═════ Page extract ═════

I don’t know that we saw many miraculous healings or restored marriages or returned prodigals in our little church – but what I remember most was the faithfulness of the few who gathered each week, each one earnestly seeking God. I caught their pattern of looking to Him for help, guidance, healing, and strength when they were weak. They weren’t mighty heroes of the faith as some might define heroes, and while I can’t remember many of their names, my life was marked by their Christianity.

 

That’s one of the reasons I felt like I had been kicked in the stomach last night when I learned of the shootings in Charleston, South Carolina. I KNOW the kind of people that were in that sacred place of worship – they were probably the faithful intercessors there to support their church, their pastors and their fellow church members. They were likely the kind who could be counted on to be there regardless of weather, fatigue, illness, hardship, or cost. They were the pillars of the church. As a pastor’s daughter, and now the wife of a pastor, I wept for the loss of their beloved pastor – their shepherd committed to taking tender care of his flock. There is unfathomable sadness and anger that these committed brothers and sisters were murdered specifically because they were black. That they were murdered at a Wednesday night prayer meeting just adds one more poignant layer to the horrible crime.

═════

Exercise objective
Please carry on the reflection on the Charleston church shooting, picking up right after its last sentence.

═════ Data rows ═════

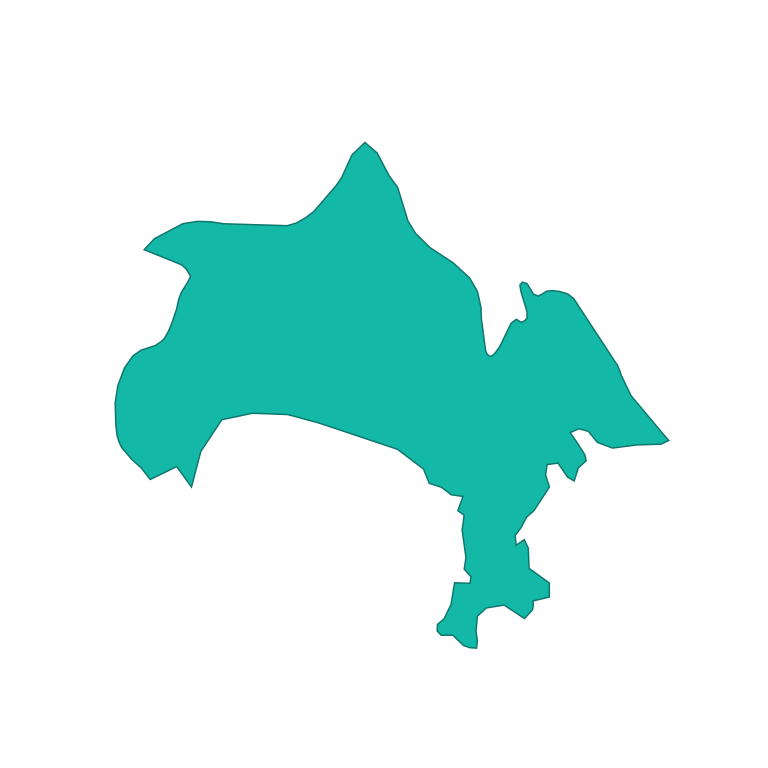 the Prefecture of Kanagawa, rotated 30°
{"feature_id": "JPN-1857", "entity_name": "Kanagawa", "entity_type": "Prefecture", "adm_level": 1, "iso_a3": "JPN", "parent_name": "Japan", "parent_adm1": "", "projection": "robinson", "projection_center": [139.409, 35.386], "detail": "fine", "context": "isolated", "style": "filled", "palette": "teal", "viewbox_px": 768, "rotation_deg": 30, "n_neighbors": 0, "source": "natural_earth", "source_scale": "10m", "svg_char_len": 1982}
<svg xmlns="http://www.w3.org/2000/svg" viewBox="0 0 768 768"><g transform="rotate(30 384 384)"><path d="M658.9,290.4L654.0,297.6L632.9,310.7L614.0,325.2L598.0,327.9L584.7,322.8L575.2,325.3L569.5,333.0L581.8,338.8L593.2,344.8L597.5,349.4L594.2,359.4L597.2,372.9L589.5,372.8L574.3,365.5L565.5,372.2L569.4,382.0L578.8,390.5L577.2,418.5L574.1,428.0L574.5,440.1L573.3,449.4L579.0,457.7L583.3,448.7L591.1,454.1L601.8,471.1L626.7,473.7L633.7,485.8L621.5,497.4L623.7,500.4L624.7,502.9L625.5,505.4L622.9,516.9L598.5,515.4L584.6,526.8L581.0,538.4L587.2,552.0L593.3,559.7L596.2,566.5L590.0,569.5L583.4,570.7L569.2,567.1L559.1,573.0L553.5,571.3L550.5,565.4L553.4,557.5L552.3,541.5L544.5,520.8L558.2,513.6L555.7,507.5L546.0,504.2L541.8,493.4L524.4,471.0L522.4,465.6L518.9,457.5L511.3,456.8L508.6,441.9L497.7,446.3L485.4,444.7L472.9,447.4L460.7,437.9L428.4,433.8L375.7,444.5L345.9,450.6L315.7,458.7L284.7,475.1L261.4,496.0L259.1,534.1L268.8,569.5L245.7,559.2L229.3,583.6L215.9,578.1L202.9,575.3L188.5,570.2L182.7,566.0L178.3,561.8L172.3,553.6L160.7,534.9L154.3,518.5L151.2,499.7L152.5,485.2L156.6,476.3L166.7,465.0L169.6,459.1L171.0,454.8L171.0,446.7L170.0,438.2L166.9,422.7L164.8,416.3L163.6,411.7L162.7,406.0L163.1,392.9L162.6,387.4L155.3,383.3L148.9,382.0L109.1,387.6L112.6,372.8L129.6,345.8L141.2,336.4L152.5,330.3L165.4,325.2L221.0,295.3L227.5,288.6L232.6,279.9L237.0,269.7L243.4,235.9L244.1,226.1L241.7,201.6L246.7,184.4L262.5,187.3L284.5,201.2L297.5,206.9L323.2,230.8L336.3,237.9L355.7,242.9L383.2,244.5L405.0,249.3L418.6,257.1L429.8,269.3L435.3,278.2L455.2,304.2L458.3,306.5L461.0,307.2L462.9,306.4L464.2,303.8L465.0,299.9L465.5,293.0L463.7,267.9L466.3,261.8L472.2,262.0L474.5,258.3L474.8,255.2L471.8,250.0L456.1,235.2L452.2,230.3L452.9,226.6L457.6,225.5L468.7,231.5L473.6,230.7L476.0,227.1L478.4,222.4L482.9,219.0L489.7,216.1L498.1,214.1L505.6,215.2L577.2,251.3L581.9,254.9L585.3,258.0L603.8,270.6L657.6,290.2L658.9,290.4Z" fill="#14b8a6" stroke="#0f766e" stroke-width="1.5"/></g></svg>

═════
═════ Data rows ═════

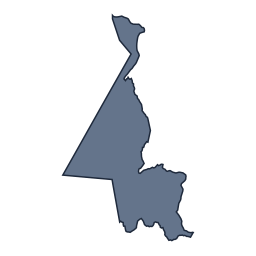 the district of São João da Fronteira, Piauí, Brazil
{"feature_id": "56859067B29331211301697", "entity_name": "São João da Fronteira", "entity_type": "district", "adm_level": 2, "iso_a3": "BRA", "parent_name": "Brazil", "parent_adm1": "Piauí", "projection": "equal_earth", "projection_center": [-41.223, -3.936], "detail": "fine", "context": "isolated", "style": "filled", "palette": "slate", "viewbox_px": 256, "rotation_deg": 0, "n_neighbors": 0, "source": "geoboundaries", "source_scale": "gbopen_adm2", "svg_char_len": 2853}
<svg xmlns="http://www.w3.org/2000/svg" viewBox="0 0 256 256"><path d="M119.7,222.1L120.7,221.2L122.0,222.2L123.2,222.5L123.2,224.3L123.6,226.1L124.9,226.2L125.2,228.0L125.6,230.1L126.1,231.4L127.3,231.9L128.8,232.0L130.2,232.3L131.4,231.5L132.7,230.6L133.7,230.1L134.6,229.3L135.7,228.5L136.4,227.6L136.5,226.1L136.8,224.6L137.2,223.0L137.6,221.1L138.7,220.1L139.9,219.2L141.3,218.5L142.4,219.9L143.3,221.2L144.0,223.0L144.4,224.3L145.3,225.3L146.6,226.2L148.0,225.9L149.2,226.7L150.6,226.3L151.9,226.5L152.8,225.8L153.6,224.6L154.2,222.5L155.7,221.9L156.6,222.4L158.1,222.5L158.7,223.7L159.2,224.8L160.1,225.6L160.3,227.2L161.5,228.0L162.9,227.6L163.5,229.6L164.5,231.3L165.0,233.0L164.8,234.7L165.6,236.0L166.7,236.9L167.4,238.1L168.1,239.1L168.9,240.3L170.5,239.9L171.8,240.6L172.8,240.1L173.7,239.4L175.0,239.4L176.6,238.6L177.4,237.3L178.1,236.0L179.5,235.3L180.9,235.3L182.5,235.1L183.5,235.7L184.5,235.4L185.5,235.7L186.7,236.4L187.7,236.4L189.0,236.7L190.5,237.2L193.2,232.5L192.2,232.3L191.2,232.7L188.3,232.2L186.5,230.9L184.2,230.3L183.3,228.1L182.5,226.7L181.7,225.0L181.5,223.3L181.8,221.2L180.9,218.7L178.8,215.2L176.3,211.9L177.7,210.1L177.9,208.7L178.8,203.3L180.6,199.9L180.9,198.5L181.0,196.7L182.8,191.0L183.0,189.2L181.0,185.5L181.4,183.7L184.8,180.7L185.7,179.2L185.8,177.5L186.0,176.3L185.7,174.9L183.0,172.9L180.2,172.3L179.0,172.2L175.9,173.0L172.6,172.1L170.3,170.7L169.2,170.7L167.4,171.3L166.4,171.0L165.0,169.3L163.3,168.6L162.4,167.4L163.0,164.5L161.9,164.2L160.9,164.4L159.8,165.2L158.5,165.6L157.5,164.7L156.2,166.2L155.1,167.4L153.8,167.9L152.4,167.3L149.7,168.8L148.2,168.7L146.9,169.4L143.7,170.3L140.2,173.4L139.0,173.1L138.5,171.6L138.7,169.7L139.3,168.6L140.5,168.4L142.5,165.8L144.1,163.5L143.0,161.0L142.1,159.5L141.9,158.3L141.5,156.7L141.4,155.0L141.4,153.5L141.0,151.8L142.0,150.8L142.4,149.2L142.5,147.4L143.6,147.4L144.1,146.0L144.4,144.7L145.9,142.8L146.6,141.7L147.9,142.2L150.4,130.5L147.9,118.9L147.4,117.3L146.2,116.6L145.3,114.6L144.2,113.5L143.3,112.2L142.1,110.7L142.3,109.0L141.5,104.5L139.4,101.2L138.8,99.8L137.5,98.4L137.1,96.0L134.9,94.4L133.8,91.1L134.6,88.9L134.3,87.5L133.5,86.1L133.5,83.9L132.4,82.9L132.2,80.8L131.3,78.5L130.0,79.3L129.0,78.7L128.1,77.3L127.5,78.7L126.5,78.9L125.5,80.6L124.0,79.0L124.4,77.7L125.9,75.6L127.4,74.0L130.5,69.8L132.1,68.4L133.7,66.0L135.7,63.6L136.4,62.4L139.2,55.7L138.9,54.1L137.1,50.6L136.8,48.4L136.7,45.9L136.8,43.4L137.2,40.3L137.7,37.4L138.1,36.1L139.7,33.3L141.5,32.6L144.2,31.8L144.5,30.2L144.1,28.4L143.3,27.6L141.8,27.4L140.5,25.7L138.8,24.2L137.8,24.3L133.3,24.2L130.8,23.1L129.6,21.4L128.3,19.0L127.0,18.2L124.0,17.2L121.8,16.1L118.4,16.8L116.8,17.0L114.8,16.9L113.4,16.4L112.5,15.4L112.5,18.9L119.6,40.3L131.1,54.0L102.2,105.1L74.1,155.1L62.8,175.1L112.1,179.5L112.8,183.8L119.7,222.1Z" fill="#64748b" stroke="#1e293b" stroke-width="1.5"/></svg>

═════

Result
 

Most of us are horrified and shocked and feel helpless to change systemic racism and I certainly don’t have a brilliant plan. God does. The church of Jesus Christ is the ONLY effective weapon I know of that can knock a hole in the ugliness and sin of racism. Multi-ethnic churches provide the opportunity for people to do life together – and when they do, barriers begin to fall and love can grow. My only hope is in the church – where all come together at the foot of the Cross, all equally in need of a Savior, and find forgiveness, restoration and recognition that we belong to the same Body of Christ. It’s Thursday, not Wednesday, but I’m praying.